俺は、「miki」こと山本主任から書類を受け取った。

バーベキュー以降、日に日に山本主任からの依頼が増え、好き好き光線が強くなっている。もはや、社内でも噂になってしまった。


エレベーターを待ちながら書類を手に溜め息をついていると、中から仲村さんがニヤニヤしながら出てきた。

「奏多、お前もう完全にロックオンされてんな。」


「しんどいです。助けてくださいよ〜」


「知るかよ!お前がまいた種だろ。笑」


なんだかやることなすこと、すべてが空回りしている気がする。



「主任、島田さんに渡してきました。」


「ありがとう。そうだ、今から私、外勤なんだけど、藤原くん、プロジェクター持ってくの手伝ってくれない?荷物が多すぎて1人で持ちきれなくて。」


「はい、わかりました。」

がっかりした俺は俯いたまま返事をした。

時刻は11時。間違いなく、主任とランチご一緒コースだろう。


あぁ、めぐやひなと楽しく定食屋のランチが食べたい。



「さっ、じゃあすぐ出る準備して!」


「はい。」


最近、自分の仕事はなんだったかわからなくなるくらい主任のお供や雑用ばかりしている。



俺はパソコンをいじるのが好きなんだ!!!!

俺にまともな仕事をさせてくれ!!!!

心の奥でそう叫びつつも、上司の命令には逆らえない。




荷物を抱え、2人でエレベーターにのると、主任はスリットの入ったスカートに目をやりながら、右足を軽く持ち上げた。

「あらやだっ、ストッキングがやぶけてる」



うっかり主任の挑発にのった俺は、太ももまでめくれた主任の足をガン見してしまった。



「やだっ、何!藤原くん、エッチ!!!」

主任が嬉しそうに顔を赤らめた。



やっちまった。バカか、俺は。

俺は目をぎゅっとつむり、エレベーターからおりて先を歩く主任の後ろで、自分の頭をコツンと叩いた。

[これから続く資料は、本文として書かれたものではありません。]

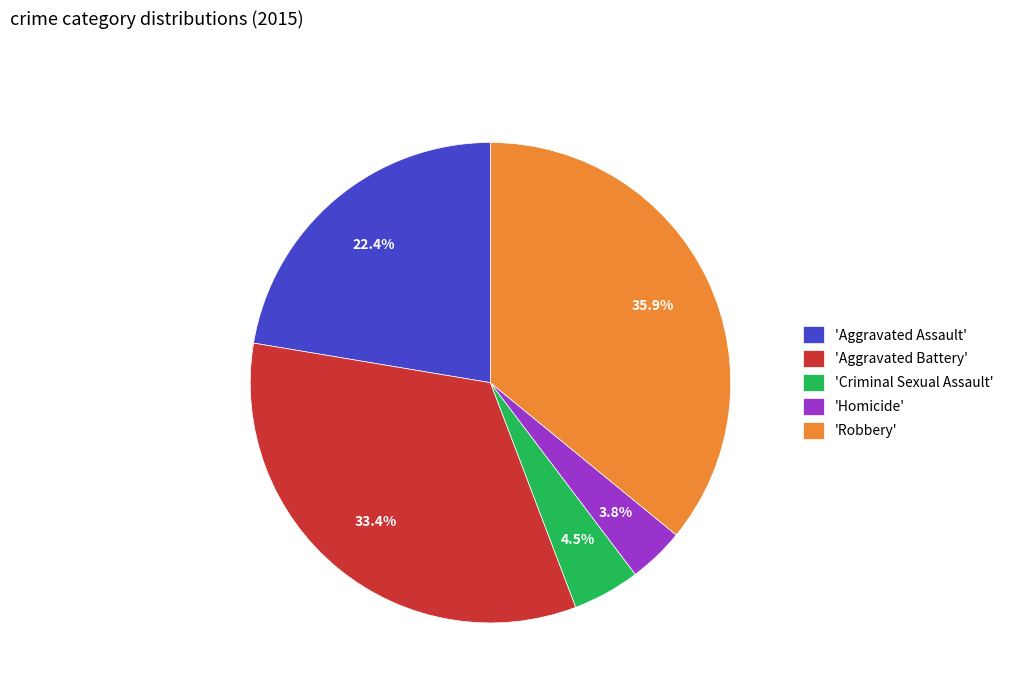

Is the sum of 'Aggravated Battery' and 'Aggravated Assault' greater than half?

Yes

「藤原くん、ちょうどお昼はさむし、どっかでランチしましょ。」


「いいですよ。」

‥ちょうど、じゃなくて、狙って、だろ。。。と思いながら、仕方なく上司の誘いを受けた。



「私のね、お気に入りの店があるの。案内するわ。」




主任が案内したその店は、なんと、俺が最初にひなをデートに連れて行こうと考えていた店だった。


ピンクとハートだらけの可愛い装飾の店内で、チョコレートフォンデュのタワーがお出迎えしてくれた。

主任、意外とこんな可愛い趣味してるんだな。センスが一緒なんて、ちょっとびっくり。


「インスタ映えしそうなお店よね。私、こういうの大好きで。藤原くん、このチョコレートフォンデュをバックに、写真とってくれない?」


インスタにあげるんだろうか。



俺が正面からスマホを構えると、主任はテーブル越しに前のめりになり、マシュマロをつまんでウィンクした。いつボタンをはずしたのか、スーツの下のブラウスが大きくはだけていて、マシュマロみたいな胸の谷間がくっきり見えた。



俺は不覚にも、写真を何枚かとるふりをして、スマホ越しに主任の胸の谷間をまじまじと眺めてしまった。